Les lettres reprenant le dessus sur tous ces amusements frivoles, ont porté dans le cœur des hommes le goût plein de charmes de la culture des arts et des sciences. " Notre siècle plus éclairé (dit un auteur roi, moins célèbre encore par la gloire de ses armes que par son vaste génie), notre siècle plus éclairé n'accorde son estime et son goût qu'aux talents de l'esprit, et à ces vertus qui relèvent l'homme au-dessus de sa condition, le rendent bienfaisant, généreux et secourable ".
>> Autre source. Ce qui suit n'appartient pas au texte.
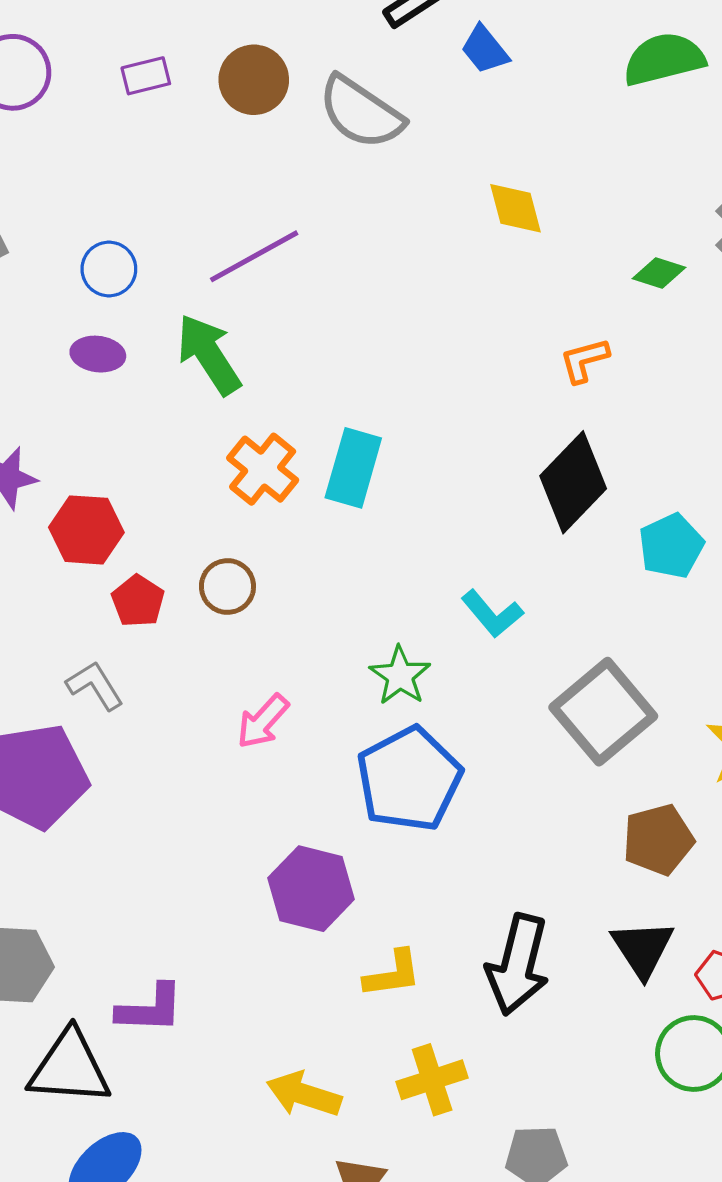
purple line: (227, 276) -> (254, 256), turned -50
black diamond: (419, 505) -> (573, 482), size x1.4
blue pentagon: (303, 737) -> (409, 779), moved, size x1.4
De plus curieux que je ne suis pourront consulter sur les tournois Ducange au mot torneamentum, et sa Dissertation à la suite de Joinville ; le père Menestrier, divers traités sur la chevalerie ; le père Honoré de Ste. Marie, Dissertation historique sur la chevalerie ancienne et moderne ; Lacolombière, Théatre d'honneur et de chevalerie, où il donne, tome I. pag. 519. la liste de plusieurs relations de tournois faits depuis l'an 1500 ; les Mémoires de littérature.

Mais le charmant ouvrage sur l'ancienne chevalerie, considérée comme un établissement politique et militaire par M. de la Curne de Sainte-Palaye, et dont j'ai tiré ce court mémoire, doit tenir lieu de tous ces livres. (D.J.)
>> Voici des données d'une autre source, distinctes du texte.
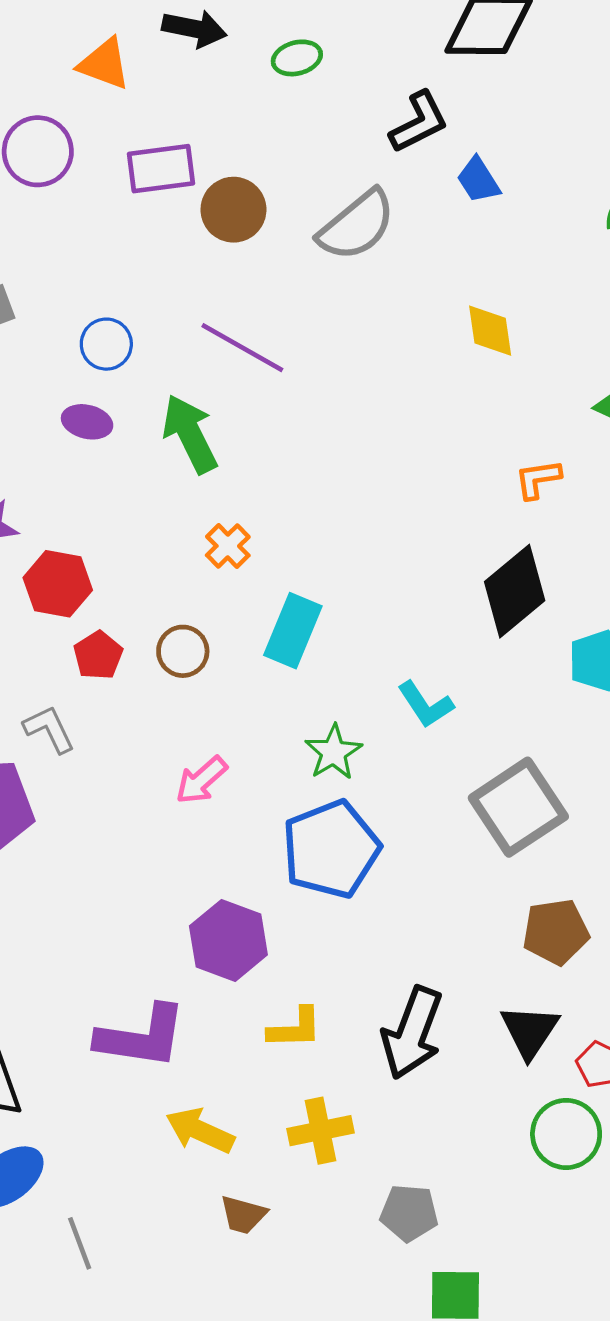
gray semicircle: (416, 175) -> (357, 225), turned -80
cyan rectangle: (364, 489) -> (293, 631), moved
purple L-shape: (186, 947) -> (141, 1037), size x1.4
TOURNOIS, (Monnaie de France) ancienne monnaie de France : il y avait des petits tournois d'argent et des petits tournois de billon ; on nommait autrement les petits tournois d'argent tournois blancs ou mailles blanches, et les tournois de billon, des tournois noirs. Dans une ordonnance de Philippe-le-Long, il est fait mention des turones albi et des turones nigri.

Tout le monde convient, dit M. Leblanc, que saint Louis fit faire le gros tournois d'argent. Il n'est rien de si célèbre que cette monnaie dans les titres et dans les auteurs anciens ; tantôt elle est nommée argenteus turonensis, souvent grossus turonensis, et quelquefois denarius grossus. Le nom de gros fut donné à cette espèce, parce que c'était la plus grosse monnaie d'argent qu'il y eut alors en France, et on l'appela tournois, à cause qu'elle était fabriquée à Tours, comme le marque la legende, turonus civis, pour turonus civitas ; cette monnaie pesait 3 deniers 7 grains, 26/58 trébuchants ; il y en avait par conséquent 58 dans un marc. Cela se justifie par un fragment d'ordonnance que saint Louis fit l'an 1266, pour régler la manière dont on devait peser la monnaie, avant que de la délivrer au public ; enfin Philippe-le-Hardi fit faire des tournois de la même valeur que ceux de saint Louis.

Au-reste, il est certain que le parisis qui avait cours dans le même temps, était plus fort d'un quart que le tournois qui a été aboli sous le règne de Louis XIV. et on ne connait plus que le parisis qui est en usage dans le palais, où l'on ajoute le parisis, à l'estimation que l'huissier fait des effets mobiliers, en procédant à l'inventaire d'un décédé ; et quand l'estimation est faite par un expert, on n'y ajoute point de parisis. La livre tournois désigne une monnaie de compte valant vingt sols. Voyez LIVRE TOURNOIS. (D.J.)